▶ _Aangeleverde tekst_
####################

Geschiedenis begrotingsverantwoording
Halverwege de jaren ’80 van de 20ste eeuw liet de verantwoording over de Rijksbegroting ernstig te wensen over. Op aandringen van de Tweede Kamer werd samen met het kabinet en de Algemene Rekenkamer een verbeteroperatie, de Operatie Comptabel Bestel, op touw gezet. De rechtmatigheid van de begrotingsuitgaven ging hierdoor hierdoor enorm vooruit, waardoor er meer aandacht kwam voor het sturen en afrekenen op beleidsresultaten. In 2000 was er voor het eerst een Verantwoordingsdag op de derde woensdag van mei, en vanaf het begrotingsjaar 2002 hanteerde het kabinet de zgn. VBTB-systematiek (Van Beleidsbegroting Tot Beleidsverantwoording).
Sinds 2013 is VBTB opgevolgd door het systeem van Verantwoord Begroten (VB). Onder VB is er vergeleken met VBTB meer focus op beleidsdoelen en –resultaten, voor zover de minister deze met zijn beleidsinstrumenten (zoals subsidies) zelf kan beïnvloeden. Om de begrotingen intensiever te kunnen doorlichten is in de Tweede Kamer inmiddels in 2013/2014 de zgn. methode-Duisenberg ontwikkeld,
Inhoudsopgave van deze pagina:
In de jaren ’60 en ’70 van de twintigste eeuw ontstonden er achterstanden in het financieel beheer van de Rijksoverheid. De Rijksrekening over het jaar 1978 werd pas in 1985 bij de Tweede Kamer ingediend. De Algemene Rekenkamer stelde in zijn verslag over 1984 ernstige tekortkomingen in de administratieve organisatie en de interne controle van de rijksbegroting vast. Over het jaar 1985 werd maar bij acht begrotingen een accountantsverklaring afgegeven, waarvan slechts twee goedkeurende.

####################

[Gegevens uit een verzameling]
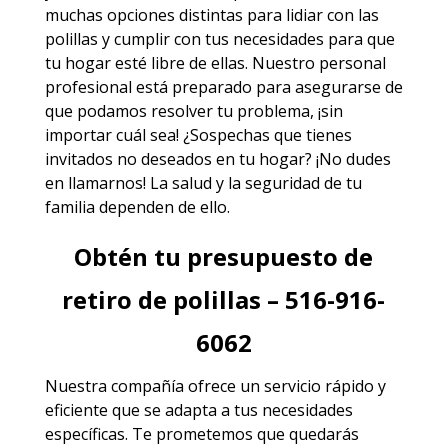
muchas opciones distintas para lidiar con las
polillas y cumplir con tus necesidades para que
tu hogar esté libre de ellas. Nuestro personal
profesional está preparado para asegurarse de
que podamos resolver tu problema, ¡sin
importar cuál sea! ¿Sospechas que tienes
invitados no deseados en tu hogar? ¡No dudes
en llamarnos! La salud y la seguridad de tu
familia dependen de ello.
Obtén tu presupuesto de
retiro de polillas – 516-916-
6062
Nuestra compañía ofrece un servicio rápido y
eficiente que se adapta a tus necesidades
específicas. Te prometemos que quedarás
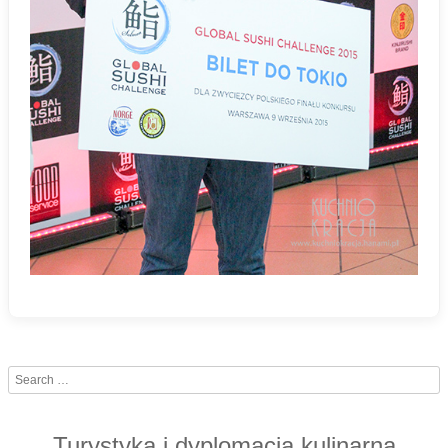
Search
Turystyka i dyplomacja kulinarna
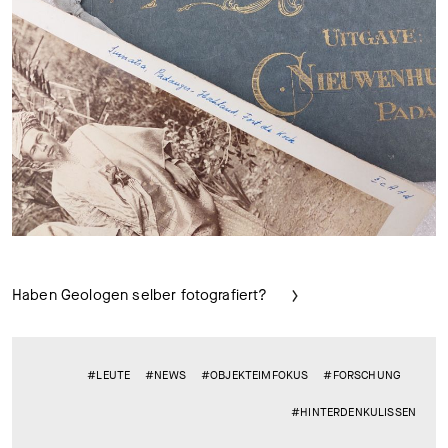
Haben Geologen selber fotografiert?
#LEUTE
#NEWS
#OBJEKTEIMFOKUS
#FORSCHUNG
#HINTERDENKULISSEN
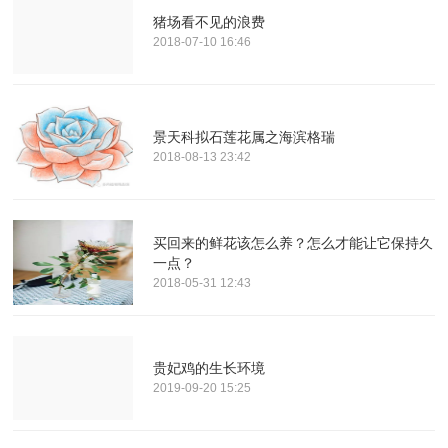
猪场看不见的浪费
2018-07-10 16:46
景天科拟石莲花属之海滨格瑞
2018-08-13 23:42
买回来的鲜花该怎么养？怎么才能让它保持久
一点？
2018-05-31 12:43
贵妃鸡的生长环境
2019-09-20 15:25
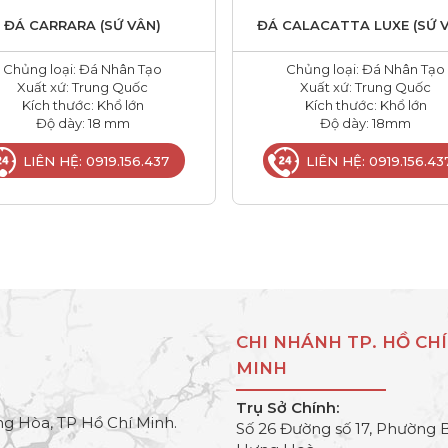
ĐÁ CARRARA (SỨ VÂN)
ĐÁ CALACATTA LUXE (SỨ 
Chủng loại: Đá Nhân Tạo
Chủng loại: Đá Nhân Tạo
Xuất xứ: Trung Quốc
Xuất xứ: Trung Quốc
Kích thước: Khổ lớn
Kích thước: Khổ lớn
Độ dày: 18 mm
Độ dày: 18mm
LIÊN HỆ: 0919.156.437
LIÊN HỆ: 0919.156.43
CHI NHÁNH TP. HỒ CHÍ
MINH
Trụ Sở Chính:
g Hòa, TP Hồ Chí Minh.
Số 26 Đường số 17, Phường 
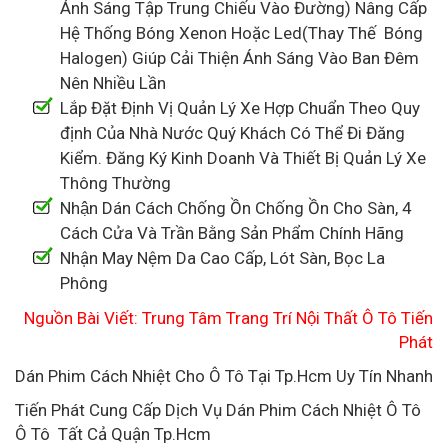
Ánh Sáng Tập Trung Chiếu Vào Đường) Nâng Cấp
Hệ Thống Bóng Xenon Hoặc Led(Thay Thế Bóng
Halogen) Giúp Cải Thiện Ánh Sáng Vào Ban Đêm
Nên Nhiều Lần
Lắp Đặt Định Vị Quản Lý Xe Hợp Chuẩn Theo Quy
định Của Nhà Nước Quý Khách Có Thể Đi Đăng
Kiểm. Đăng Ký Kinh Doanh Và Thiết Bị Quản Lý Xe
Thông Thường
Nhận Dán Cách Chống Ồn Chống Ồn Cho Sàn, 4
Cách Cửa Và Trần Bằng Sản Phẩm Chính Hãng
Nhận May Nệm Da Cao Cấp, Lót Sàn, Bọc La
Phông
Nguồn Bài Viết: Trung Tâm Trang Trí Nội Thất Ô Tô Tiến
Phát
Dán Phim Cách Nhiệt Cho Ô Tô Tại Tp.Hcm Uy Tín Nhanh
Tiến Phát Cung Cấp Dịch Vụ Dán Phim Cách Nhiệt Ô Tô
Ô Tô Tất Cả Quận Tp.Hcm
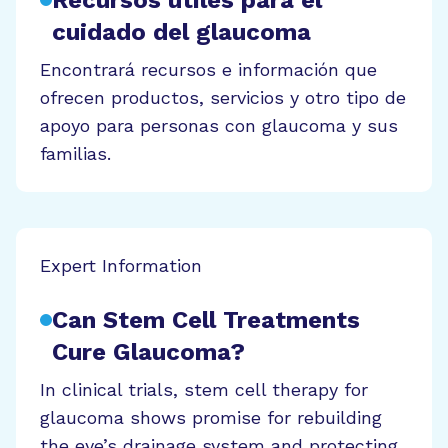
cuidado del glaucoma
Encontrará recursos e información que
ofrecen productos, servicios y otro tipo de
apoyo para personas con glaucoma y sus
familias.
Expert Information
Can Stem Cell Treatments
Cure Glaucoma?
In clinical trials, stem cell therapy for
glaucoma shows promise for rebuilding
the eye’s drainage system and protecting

####################

▶ _Opdracht_
Beantwoord met behulp van de tekst over de geschiedenis van de begrotingsverantwoording de volgende vragen.
1. In welk jaar werd de Rijksrekening over het jaar 1978 bij de Tweede Kamer ingediend?
2. Op welke dag vond in 2000 de eerste Verantwoordingsdag plaats?
3. Door welk systeem is VBTB sinds 2013 opgevolgd?

▶ _Uitgewerkte opdracht_
1. In 1985.
2. Op de derde woensdag van mei.
3. Door het systeem van Verantwoord Begroten (VB).